Hi,
yes, the sentence should be read as Adam points out. After sending the
email I noticed that adding a comma may have helped...
Thanks for the clarification,
Gonzalo
Adam Roach wrote:
On 9/5/07 8:38 AM, Paul Kyzivat wrote:
Gonzalo Camarillo wrote:
Hi,
to be more concrete in our discussions, we need to make decisions on
the following two issues:
1) Where in a SIP message is it allowed to reference a body part?
a) in header fields and body parts within the same multipart/related
as the referenced body part
b) in header fields and body parts that appear before the referenced
body part
c) in header fields and any body part
We discussed that doing c) would require to parse SIP messages twice
to look for potential references.
It is only necessary to parse twice if you can't decide what to do
with the body part without finding the reference first.

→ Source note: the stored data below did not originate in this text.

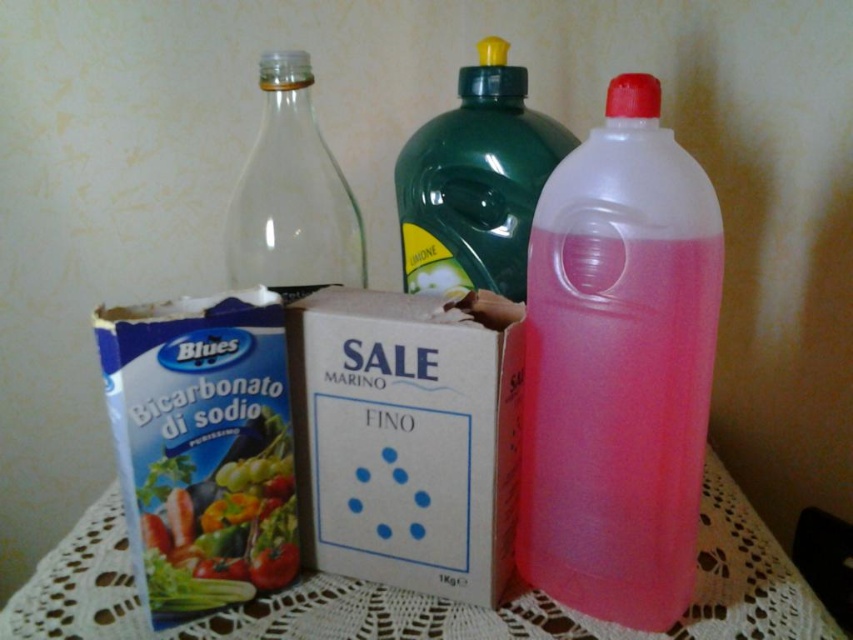
Question: Does translucent plastic bottle at right have a lesser width compared to white lace tablecloth at lower center?

Choices:
 (A) no
 (B) yes

Answer: (B)

Question: Which point is closer to the camera taking this photo?

Choices:
 (A) (234, 246)
 (B) (494, 97)
 (C) (106, 394)
 (D) (369, 365)

Answer: (C)

Question: Estimate the real-world distances between objects in this image. Which object is farther from the blue cardboard box at left?

Choices:
 (A) translucent plastic bottle at right
 (B) green matte vegetable at left
 (C) white lace tablecloth at lower center

Answer: (A)

Question: Among these points, which one is farthest from the camera?

Choices:
 (A) (741, 618)
 (B) (270, 518)
 (C) (177, 536)
 (D) (512, 148)

Answer: (D)

Question: Considering the relative positions of green matte vegetable at left and transparent glass bottle at center in the image provided, where is green matte vegetable at left located with respect to transparent glass bottle at center?

Choices:
 (A) left
 (B) right

Answer: (A)

Question: Is blue cardboard box at left closer to camera compared to green matte vegetable at left?

Choices:
 (A) yes
 (B) no

Answer: (A)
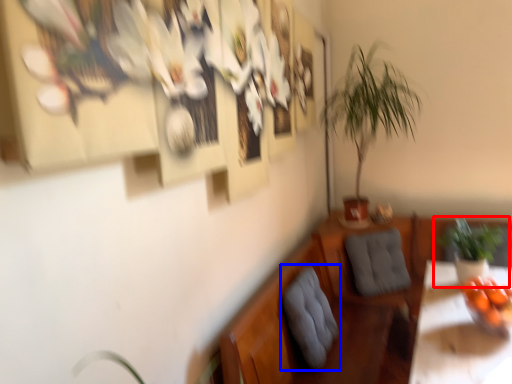
Question: Which object appears closest to the camera in this image, houseplant (highlighted by a red box) or swivel chair (highlighted by a blue box)?

Choices:
 (A) houseplant
 (B) swivel chair

Answer: (B)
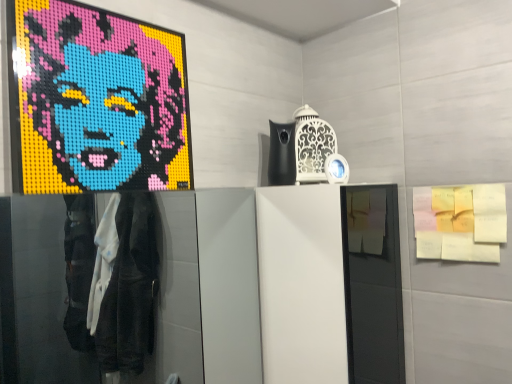
Question: Looking at the image, does yellow sticky notes at upper right seem bigger or smaller compared to brick mosaic portrait at upper left?

Choices:
 (A) big
 (B) small

Answer: (B)

Question: Based on their positions, is yellow sticky notes at upper right located to the left or right of brick mosaic portrait at upper left?

Choices:
 (A) left
 (B) right

Answer: (B)

Question: From their relative heights in the image, would you say yellow sticky notes at upper right is taller or shorter than brick mosaic portrait at upper left?

Choices:
 (A) tall
 (B) short

Answer: (B)

Question: Considering their positions, is brick mosaic portrait at upper left located in front of or behind yellow sticky notes at upper right?

Choices:
 (A) behind
 (B) front

Answer: (B)

Question: Is brick mosaic portrait at upper left wider or thinner than yellow sticky notes at upper right?

Choices:
 (A) thin
 (B) wide

Answer: (A)

Question: Is point (68, 112) closer or farther from the camera than point (467, 213)?

Choices:
 (A) farther
 (B) closer

Answer: (B)

Question: Based on their positions, is brick mosaic portrait at upper left located to the left or right of yellow sticky notes at upper right?

Choices:
 (A) right
 (B) left

Answer: (B)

If the rule is that you *always* process a body part based on its type
and disposition, and that references provide *additional* behavior,
then you can do an initial parsing and processing without regard to
references. If the processing in that pass happens to yield references
that cannot yet be resolved, then the processing of those needs to be
deferred.
Therefore, we decided to do a) or b). The current draft specifies a),
we doing b) might make sense as well (it would be less restrictive).

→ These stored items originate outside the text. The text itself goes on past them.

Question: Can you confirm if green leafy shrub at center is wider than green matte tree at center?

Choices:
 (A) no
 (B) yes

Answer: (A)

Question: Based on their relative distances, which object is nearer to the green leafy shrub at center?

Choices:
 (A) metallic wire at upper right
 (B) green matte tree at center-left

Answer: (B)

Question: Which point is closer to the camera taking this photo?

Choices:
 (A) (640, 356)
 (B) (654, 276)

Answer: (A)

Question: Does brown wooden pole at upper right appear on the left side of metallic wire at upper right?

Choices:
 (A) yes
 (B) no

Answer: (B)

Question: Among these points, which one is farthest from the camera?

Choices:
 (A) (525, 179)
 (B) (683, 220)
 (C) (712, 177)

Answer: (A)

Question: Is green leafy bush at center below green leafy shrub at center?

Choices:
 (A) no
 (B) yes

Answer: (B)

We have plenty of counterexamples that (a) is insufficient. Any case
where a header field in the sip message references a body part (e.g.

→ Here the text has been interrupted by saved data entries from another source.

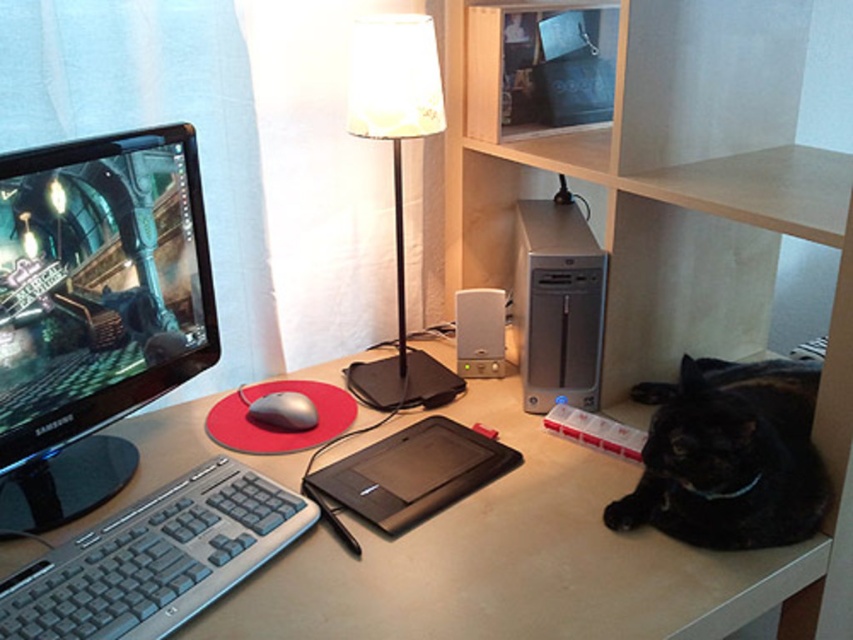
Is matte white table at center bigger than black plastic keyboard at lower left?

Yes.

The image size is (853, 640). I want to click on matte white table at center, so click(x=514, y=563).

Between point (439, 595) and point (410, 397), which one is positioned in front?

Positioned in front is point (439, 595).

What do you see at coordinates (514, 563) in the screenshot?
I see `matte white table at center` at bounding box center [514, 563].

Locate an element on the screen. This screenshot has width=853, height=640. matte white table at center is located at coordinates (514, 563).

Who is positioned more to the left, black matte drawing tablet at center or satin silver mouse at center?

satin silver mouse at center

Looking at this image, measure the distance between black matte drawing tablet at center and camera.

They are 38.85 inches apart.

Between point (364, 492) and point (260, 400), which one is positioned in front?

Positioned in front is point (364, 492).

The height and width of the screenshot is (640, 853). Identify the location of black matte drawing tablet at center. (409, 474).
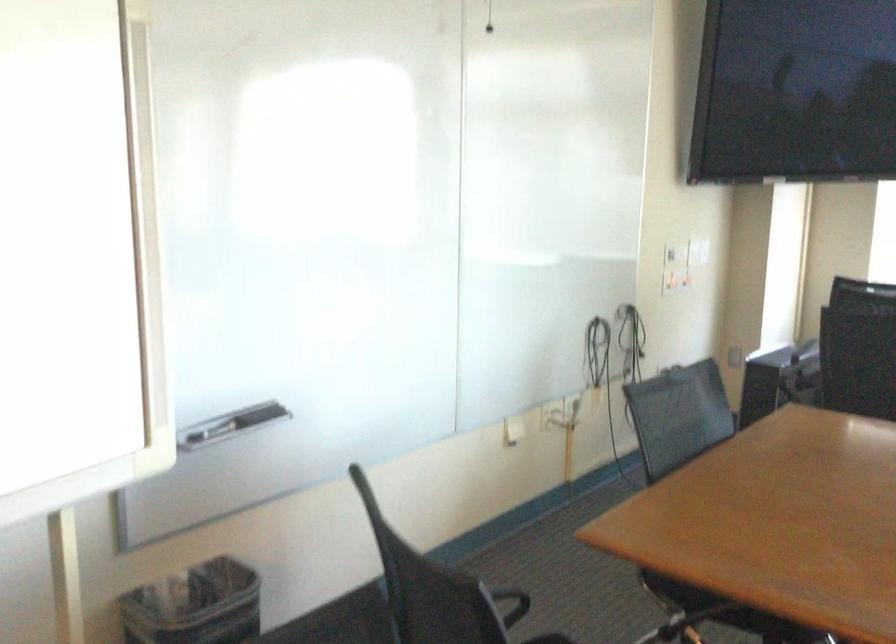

GeoLocation) is a counterexample. So I think we must exclude (a) from
consideration.
I think you're misreading a). What Gonzalo proposes in a) is "IN HEADER
FIELDS and body parts within the same multipart/related as the
referenced body part"
Perhaps there's some ambiguity in the grammatical construction here. If
you read this as "(in header fields and body parts) within the same
multipart/related as the referenced body part" then you're right: this
won't work. It also makes little sense. I think that the grouping was
meant as: "(in header fields) and (body parts within the same
multipart/related as the referenced body part)".
That seems to satisfy all the existing use cases. It also prevents the
accidental specification of extensions that erroneously try to specify
related body parts without using multipart/related.